• _Extracto de la fuente_:
En la familia los papás tienen inicialmente más experiencia y conocimiento que sus hijos y son considerablemente más corpulentos que ellos. Esto basta para afirmar su autoridad y legitimar su poder, incluso para toda la vida. Aunque a veces los hijos se hacen demasiado grandes o demasiado informados y cuestionan la propaganda del «honrarás a padre y madre».

A escala mayor el asunto es parecido. Pero la preexistencia, que en la familia es ventaja natural (los padres obviamente anteceden a los hijos), aquí debe inventarse a través de las instituciones. En sociedad el que manda, sea rey o presidente, legitima su autoridad apelando a algo que dice antecederlo:  herencia o Constitución, por ejemplo. Y el que obedece es obligado por esa misma entidad preexistente. Llamamos Estado al conjunto de tales razones precedentes. Pero en el fondo es pura magia verbal que esconde algo mucho más actual: la amenaza de la violencia. Si no haces caso a la dignidad paterna —hoy— te daré una nalgada ahora. Si no haces caso a la ley —hoy— te pondré en la cárcel ahora. O peor.

• _Ítems extraídos_:
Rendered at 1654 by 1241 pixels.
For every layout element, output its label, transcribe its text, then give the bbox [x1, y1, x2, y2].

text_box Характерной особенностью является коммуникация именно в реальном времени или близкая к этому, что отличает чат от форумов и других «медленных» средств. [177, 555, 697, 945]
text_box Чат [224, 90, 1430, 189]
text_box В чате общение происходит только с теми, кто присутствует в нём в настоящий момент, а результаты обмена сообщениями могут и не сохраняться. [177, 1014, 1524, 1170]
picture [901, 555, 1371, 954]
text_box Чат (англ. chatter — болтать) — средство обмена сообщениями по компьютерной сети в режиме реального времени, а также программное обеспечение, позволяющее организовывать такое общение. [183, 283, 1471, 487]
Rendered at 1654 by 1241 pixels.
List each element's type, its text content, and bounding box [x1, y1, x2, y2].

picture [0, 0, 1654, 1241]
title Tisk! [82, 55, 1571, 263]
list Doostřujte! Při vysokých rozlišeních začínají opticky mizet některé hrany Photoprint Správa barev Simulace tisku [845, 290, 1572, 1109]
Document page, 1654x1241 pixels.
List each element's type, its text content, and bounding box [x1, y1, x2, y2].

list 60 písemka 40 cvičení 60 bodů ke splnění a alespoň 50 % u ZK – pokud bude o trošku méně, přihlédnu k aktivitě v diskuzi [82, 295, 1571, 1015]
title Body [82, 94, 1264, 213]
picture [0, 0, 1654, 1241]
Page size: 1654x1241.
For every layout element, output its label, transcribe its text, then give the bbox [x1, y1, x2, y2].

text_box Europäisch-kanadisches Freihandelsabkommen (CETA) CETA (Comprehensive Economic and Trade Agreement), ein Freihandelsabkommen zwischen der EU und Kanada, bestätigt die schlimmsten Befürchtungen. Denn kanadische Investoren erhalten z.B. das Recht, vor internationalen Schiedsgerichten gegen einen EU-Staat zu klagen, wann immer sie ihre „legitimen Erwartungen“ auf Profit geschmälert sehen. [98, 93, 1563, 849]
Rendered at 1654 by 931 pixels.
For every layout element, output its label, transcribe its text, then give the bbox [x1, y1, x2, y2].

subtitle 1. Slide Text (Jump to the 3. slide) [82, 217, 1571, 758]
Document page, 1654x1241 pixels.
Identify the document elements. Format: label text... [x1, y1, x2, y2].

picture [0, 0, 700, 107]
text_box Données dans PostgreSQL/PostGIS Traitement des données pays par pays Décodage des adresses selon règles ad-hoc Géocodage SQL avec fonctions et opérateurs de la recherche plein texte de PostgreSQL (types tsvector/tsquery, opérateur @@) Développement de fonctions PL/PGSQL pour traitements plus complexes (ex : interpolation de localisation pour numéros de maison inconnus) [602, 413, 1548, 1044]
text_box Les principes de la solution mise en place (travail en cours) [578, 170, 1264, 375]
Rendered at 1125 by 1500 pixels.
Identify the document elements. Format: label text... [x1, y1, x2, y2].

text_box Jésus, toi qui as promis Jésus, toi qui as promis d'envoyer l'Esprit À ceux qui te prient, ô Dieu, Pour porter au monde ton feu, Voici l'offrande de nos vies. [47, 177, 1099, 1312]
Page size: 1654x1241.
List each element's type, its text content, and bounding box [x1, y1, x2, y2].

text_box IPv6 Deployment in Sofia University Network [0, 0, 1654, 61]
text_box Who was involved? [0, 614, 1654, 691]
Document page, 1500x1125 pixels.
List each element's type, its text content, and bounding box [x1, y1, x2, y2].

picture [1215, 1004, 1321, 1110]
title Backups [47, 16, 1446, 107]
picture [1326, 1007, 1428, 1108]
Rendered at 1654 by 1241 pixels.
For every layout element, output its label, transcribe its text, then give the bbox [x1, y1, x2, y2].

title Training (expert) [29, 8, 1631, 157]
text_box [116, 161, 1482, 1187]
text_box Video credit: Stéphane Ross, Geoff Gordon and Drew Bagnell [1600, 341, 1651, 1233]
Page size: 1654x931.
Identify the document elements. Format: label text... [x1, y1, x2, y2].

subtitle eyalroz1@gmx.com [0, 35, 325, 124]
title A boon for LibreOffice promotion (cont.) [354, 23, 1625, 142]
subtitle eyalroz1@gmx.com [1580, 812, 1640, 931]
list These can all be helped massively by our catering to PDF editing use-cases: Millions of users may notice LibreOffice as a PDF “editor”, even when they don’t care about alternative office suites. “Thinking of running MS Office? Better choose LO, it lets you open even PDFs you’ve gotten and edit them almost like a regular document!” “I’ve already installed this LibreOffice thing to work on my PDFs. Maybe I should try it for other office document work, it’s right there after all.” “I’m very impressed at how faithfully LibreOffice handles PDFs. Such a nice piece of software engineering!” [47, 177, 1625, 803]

• _Enunciado del problema_: Reproduce del texto sobre la autoridad el tramo que va desde "A escala mayor" hasta "ahora. O peor.". Los ítems no guardan relación con el texto sobre la autoridad.

• _Solución del ejercicio_:
A escala mayor el asunto es parecido. Pero la preexistencia, que en la familia es ventaja natural (los padres obviamente anteceden a los hijos), aquí debe inventarse a través de las instituciones. En sociedad el que manda, sea rey o presidente, legitima su autoridad apelando a algo que dice antecederlo:  herencia o Constitución, por ejemplo. Y el que obedece es obligado por esa misma entidad preexistente. Llamamos Estado al conjunto de tales razones precedentes. Pero en el fondo es pura magia verbal que esconde algo mucho más actual: la amenaza de la violencia. Si no haces caso a la dignidad paterna —hoy— te daré una nalgada ahora. Si no haces caso a la ley —hoy— te pondré en la cárcel ahora. O peor.